MOVIE REVIEW: Emerald City
Official selection and centerpiece film of the third annual Irish American Movie Hooley
EMERALD CITY-- 4 STARS
I know it’s the clickbait haven of Buzzfeed, but this list of jobs well-known celebrities had before they hit it big is pretty humbling and eye-opening at the same time. Once the millions roll in and we see the red carpets and flashbulbs, we forget the lucky breaks and hard work it took to get there, and that for every one of those matinee idols a thousand never make it. Upon seeing Emerald City at the 3rd annual Irish American Movie Hooley, I’ll gladly raise my glass in hopes that Colin Broderick’s minimum wage days are over.
Emerald City, a working man’s drama spiked with humor and artistic longing, is the feature debut of Colin Broderick as a writer, director, and star. The film stands out as a passion project and what a revelation it is. His film speaks for struggling performers, eager creators, and, as a quaint bonus, the shrinking Irish immigrant heritage of New York City. Emerald City encapsulates lofty dreams and poignant reflections with both grace and reality.
Broderick plays Colly, a father estranged from his daughter and one of a team of non-union construction workers employed by fellow Irishman Pat Mack (John Keating from Boardwalk Empire). Joining him are the devout Richard (John McConnell, a bit player from The Departed), former boxer and ladies man Podge (John Duddy of Hands of Stone). Mack’s jobs are always behind and the frantic owner is stressed enough by deadlines, dissatisfied customers, and the leg-breaking debt collectors to repeatedly threaten to replace his squad of favors for cheaper immigrant labor.

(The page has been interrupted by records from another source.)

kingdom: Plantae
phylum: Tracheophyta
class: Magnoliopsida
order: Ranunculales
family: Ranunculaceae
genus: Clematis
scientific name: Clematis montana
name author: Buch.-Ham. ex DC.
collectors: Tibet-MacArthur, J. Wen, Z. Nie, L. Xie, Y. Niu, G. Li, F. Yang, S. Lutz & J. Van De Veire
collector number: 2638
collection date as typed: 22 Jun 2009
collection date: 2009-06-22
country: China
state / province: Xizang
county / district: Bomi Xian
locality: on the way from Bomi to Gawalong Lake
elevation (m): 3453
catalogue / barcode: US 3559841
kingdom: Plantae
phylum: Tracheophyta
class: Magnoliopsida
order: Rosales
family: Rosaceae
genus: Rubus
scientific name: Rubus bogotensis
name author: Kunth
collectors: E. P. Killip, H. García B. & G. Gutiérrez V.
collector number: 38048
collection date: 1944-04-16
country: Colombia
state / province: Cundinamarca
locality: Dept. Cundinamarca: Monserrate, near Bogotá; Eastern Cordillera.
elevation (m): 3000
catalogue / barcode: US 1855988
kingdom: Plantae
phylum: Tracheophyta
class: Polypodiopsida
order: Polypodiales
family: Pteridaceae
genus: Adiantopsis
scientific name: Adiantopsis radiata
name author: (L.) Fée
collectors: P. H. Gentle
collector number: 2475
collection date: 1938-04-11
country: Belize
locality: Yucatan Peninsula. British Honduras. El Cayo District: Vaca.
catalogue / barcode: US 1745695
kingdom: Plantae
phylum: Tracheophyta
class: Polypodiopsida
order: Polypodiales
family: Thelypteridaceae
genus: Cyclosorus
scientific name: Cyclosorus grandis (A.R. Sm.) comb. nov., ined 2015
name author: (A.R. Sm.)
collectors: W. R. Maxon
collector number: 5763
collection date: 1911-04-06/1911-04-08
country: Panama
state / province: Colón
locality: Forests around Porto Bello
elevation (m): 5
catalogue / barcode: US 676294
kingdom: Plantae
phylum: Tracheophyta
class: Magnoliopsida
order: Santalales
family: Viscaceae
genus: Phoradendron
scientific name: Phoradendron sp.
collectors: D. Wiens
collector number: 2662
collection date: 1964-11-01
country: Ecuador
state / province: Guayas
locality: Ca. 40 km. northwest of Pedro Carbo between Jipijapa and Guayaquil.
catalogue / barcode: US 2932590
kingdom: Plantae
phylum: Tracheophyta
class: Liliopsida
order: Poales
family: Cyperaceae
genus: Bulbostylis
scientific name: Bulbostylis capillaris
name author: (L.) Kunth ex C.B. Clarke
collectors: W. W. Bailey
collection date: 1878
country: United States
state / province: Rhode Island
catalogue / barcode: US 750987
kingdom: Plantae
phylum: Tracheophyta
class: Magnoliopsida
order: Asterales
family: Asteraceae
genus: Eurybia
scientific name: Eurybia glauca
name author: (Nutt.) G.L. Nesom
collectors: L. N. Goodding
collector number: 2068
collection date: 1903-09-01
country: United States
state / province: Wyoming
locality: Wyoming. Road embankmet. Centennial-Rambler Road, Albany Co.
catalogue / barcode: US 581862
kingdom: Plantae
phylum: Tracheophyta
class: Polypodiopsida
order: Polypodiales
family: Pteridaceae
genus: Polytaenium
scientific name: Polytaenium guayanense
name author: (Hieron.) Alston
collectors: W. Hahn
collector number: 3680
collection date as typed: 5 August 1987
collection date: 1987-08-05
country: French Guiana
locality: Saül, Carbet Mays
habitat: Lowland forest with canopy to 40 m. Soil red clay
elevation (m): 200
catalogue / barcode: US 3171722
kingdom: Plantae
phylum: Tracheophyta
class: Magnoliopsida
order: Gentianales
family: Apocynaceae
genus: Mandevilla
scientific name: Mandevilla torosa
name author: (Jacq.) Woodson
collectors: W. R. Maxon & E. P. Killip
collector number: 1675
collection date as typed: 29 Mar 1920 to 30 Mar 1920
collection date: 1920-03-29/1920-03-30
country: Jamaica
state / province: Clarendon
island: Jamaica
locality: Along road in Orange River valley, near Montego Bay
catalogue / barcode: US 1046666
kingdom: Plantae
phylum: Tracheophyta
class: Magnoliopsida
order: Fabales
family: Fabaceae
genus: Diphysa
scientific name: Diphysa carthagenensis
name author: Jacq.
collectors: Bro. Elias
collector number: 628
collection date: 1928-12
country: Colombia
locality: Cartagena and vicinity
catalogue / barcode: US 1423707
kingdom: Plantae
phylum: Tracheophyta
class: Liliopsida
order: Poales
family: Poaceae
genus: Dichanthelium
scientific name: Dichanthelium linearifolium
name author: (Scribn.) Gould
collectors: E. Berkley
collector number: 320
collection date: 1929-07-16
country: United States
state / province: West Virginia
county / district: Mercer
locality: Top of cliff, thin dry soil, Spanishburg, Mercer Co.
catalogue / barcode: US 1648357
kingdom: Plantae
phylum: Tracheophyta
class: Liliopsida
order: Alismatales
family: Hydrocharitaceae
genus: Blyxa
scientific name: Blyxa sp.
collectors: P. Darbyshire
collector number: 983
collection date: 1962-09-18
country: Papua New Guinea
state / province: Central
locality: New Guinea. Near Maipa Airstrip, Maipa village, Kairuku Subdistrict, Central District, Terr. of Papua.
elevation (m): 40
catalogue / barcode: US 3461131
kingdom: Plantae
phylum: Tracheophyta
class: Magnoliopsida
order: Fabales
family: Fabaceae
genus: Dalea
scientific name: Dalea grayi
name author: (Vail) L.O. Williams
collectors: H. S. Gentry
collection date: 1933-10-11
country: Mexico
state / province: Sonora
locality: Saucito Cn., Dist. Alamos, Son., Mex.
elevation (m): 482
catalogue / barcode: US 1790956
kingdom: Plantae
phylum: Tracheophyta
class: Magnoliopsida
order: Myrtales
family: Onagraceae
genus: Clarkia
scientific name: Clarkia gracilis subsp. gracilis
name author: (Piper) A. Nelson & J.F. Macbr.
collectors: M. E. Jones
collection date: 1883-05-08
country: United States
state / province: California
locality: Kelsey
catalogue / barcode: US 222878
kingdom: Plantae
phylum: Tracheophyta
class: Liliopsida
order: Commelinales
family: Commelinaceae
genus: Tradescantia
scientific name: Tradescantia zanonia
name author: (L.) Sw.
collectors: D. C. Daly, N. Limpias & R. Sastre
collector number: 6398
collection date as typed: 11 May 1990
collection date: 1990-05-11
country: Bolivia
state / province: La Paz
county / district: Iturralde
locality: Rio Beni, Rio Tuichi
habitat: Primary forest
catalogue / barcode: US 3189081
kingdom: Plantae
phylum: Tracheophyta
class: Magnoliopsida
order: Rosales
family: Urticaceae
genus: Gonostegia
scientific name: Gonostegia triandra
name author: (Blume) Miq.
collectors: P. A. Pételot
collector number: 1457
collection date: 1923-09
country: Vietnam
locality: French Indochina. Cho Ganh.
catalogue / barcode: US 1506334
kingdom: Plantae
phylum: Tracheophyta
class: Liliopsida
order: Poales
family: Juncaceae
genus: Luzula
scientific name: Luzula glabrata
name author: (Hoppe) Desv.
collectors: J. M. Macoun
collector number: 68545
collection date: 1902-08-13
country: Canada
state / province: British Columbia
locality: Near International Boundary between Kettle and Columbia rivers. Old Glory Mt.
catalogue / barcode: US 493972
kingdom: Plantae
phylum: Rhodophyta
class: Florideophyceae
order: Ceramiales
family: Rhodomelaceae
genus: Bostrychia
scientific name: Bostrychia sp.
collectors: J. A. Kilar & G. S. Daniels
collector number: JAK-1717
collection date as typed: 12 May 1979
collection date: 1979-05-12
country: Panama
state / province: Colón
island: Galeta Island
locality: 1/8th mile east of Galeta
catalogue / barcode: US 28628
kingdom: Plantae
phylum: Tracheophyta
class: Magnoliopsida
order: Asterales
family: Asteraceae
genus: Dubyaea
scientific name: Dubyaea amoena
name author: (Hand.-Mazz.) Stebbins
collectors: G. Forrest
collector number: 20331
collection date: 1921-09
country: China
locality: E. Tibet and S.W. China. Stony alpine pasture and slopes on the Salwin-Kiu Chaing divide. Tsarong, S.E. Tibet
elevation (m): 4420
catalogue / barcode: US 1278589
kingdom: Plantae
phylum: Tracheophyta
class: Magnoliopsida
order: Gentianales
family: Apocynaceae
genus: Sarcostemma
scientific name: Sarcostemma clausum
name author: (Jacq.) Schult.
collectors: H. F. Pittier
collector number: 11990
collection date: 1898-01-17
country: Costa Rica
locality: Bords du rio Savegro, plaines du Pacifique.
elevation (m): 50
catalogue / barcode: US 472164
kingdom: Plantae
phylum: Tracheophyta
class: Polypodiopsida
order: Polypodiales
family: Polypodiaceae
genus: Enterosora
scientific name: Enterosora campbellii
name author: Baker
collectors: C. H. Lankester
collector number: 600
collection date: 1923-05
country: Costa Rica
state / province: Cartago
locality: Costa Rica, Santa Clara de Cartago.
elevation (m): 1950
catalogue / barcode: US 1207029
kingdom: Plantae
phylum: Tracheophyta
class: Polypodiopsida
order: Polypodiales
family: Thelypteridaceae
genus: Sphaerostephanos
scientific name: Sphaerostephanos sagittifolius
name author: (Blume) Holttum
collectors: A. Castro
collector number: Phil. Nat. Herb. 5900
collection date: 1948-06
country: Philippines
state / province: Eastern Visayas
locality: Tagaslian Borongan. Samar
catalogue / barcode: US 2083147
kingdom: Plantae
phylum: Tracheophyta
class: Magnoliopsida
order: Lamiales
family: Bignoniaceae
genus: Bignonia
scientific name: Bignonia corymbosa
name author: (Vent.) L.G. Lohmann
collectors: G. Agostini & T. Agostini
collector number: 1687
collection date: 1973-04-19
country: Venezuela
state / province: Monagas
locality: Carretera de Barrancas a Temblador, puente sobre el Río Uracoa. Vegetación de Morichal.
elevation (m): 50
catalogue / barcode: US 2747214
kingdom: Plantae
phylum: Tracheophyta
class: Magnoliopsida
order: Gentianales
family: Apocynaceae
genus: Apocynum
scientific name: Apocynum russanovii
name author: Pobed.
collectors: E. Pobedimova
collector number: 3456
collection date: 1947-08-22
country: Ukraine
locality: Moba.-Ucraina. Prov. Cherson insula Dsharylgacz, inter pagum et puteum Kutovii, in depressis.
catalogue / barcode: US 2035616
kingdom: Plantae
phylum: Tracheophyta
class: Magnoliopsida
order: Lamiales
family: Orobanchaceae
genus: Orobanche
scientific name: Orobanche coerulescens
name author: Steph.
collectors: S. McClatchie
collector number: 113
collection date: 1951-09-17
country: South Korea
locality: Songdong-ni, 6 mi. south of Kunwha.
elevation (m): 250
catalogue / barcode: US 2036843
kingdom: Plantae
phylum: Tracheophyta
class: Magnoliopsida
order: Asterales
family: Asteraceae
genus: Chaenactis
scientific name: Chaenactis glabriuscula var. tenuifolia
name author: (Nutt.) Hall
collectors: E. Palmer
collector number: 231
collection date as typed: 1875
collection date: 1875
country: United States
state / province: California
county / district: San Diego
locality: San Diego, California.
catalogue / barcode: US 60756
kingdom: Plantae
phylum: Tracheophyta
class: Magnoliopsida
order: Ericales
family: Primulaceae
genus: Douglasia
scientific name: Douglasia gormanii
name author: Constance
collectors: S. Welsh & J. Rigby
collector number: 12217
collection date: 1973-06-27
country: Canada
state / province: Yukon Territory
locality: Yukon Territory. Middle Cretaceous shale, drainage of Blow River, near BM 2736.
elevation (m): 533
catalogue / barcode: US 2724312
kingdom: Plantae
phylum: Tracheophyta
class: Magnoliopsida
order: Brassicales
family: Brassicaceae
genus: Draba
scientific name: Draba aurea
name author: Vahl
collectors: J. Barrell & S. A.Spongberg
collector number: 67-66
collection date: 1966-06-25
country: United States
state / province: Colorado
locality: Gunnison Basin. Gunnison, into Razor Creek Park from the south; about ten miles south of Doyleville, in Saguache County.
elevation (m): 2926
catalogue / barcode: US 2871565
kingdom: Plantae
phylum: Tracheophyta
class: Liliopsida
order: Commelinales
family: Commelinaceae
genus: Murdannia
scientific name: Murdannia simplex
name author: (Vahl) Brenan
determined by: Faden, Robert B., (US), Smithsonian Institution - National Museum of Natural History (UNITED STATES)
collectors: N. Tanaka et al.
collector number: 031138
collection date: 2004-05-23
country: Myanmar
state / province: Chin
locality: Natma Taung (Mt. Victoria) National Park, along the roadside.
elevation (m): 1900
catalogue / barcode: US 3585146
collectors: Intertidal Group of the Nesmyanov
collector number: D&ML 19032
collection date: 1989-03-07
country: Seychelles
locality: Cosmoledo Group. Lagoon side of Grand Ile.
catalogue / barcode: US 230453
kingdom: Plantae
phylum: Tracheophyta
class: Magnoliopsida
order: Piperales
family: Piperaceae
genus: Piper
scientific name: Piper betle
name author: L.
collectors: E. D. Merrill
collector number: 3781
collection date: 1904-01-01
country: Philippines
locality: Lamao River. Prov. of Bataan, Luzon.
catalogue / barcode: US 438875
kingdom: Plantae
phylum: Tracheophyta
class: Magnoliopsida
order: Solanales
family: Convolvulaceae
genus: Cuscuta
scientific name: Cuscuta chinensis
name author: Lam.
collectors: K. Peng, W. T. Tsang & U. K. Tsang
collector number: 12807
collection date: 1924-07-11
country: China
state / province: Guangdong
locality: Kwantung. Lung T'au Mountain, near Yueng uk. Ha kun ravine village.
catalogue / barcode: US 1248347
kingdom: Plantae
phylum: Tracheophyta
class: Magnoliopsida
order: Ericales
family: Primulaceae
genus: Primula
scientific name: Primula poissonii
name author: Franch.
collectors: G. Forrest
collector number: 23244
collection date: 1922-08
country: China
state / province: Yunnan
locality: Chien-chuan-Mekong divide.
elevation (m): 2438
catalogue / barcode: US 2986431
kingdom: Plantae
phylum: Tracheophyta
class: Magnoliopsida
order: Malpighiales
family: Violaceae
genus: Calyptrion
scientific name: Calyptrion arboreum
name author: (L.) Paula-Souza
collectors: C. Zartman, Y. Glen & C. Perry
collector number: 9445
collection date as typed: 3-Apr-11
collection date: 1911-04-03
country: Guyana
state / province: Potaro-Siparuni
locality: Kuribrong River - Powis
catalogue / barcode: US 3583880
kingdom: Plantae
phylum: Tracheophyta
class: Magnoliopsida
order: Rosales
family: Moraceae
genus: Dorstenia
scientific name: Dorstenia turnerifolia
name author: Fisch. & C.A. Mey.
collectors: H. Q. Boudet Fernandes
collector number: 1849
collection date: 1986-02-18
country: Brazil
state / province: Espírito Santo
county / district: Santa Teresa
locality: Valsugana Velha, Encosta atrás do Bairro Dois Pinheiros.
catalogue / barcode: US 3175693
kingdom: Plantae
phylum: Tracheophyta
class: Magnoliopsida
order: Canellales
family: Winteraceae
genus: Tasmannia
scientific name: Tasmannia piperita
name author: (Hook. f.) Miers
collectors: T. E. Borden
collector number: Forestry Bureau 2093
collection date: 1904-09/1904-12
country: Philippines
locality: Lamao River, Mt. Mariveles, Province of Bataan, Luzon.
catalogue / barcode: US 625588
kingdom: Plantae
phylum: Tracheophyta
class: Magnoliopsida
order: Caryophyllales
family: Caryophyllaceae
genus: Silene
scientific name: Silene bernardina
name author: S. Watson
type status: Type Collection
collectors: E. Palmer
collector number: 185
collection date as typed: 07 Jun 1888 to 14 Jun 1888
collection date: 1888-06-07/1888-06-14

Colly and the boys have their confidence and morale beaten down by the work and the world at large. When the utility gloves come off and the toolbelts get hung up at the local tavern, the men’s words flow as they muse, monologue, and rant on society home and abroad, losses and losers, weak aspirations, societal changes in decency, and more. Colly soaks all of that in and contributes his own as an aspiring playwright. Through encouragement from a patron (Jacqueline Kealy) and a burgeoning love interest named Ophelia (Rachel Broderick), he has put pen to paper on all of those diatribes of trials and tribulations and turned them into an autobiographical play with a part for each man.
The highs and lows of these men and women are extremely well-acted by a dedicated ensemble. Colly’s arc may dominate, but craters of emotional impact come from Richard, Ophelia, and Podge, as well. There’s not a fake person in the bunch. Their dialogue ripples with authenticity, making the entire narrative utterly captivating with gut punches in reserve.
Emerald City is hardscrabble set in the concrete jungle. A soft soundtrack adds an audio anchor while cinematographer Eric Branco absorbs the urban trappings. This is blue collar and bootstraps with well-crafted theme roots that are topical, bracing, engaging, and fittingly poetic. Take notice, as I have, for Colin Broderick and company. Someday, he deserves to hang up that hard hat for good.
LESSON #1: “FOR F--K’S SAKE” IS THE IRISH EQUIVALENT FOR “WHATEVER”-- This phrase can be used to open a sentence or close a sentence, and it’s exasperating and dismissive gold every time.
LESSON #2: A CASE OF THE DISILLUSIONED AMERICAN DREAM-- The United States may be the “land of opportunity,” but seizing can sometimes lead to closed doors for other opportunities, especially if you’re an immigrant. Getting by requires making concessions for true dreams. The Irish don’t have it as bad as Mexicans, but the struggle still exists.
LESSON #3: WRITE ABOUT YOUR LIFE-- Every writer’s lens, from Shakespeare’s to that from a dime-store paperback, is an autobiographical one to some degree. Personal experience carries the most complete detail and emotional attachment compared to creating composites from a world not of your own. Cull from that first as the root of authenticity.
LESSON #4: BEAUTY UNDER THE BLUE COLLAR-- In the “don’t judge a book by its cover” department, put aside any notions that individuals of manual labor, vocational trades, or cable-ready dirty jobs lack creativity, culture, or refinement. There are artists everywhere just trying to make ends meet.